- Date posted
- 3y
- Date posted
- 3y
Comment deleted by user
- Date posted
- 3y
I try to tell myself those things but the ocd is too strong and says things like “you don’t know what every single person with the virus has done to contract it maybe someone did get it in the way that you fear” or “if someone without ocd thought there was a chance there could be contaminated blood on it they would clean it too” or “people could have small cuts like paper cuts or dry cracked skin that bleeds without even noticing so not everyone with the virus might be 100% careful all the time.” I don’t go near the trash can in the garage but others in my household need to take the trash out and they know to keep things clean and wash up after they do for my sake but just the fact that the contaminated trash can is there and the whole process every time someone has to take the trash out is so overwhelming for me still.
- Date posted
- 3y
@J_ All my usual compulsions and fears throughout the day are just exacerbated, and it makes it harder to let things go that I might be able to on an easier day.

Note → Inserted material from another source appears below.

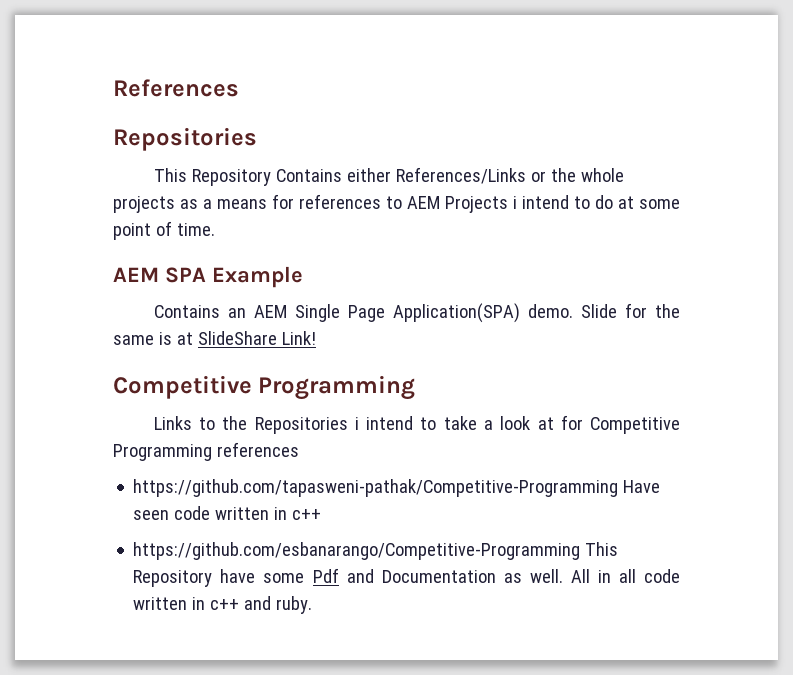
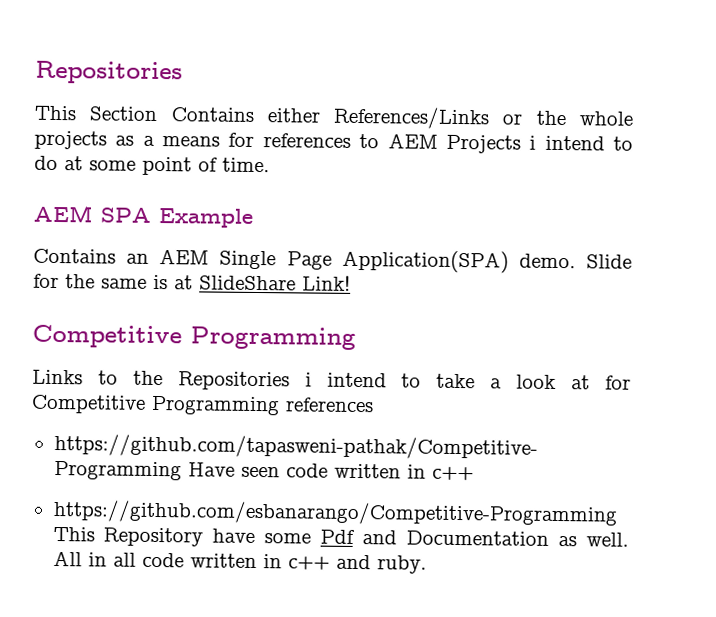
[113,79,239,97] References // -> (35, 72) none
[191,169,271,186] Repository -> [89,106,158,121] Section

For example I have huge problems with red specks in the house. On a good day I might’ve been able to dismiss it and say it’s probably just from food or something, or I haven’t left the house in months so it couldn’t be blood from a stranger, but lately dismissing something like that feels way too scary and impossible cause of the fears being exacerbated. On a good day I might be able to touch a food package and think it’s ok but lately since the fear has been worse I’ll think about someone with the virus potentially touching the item in the store before my mom brought it home and have to wash my hands.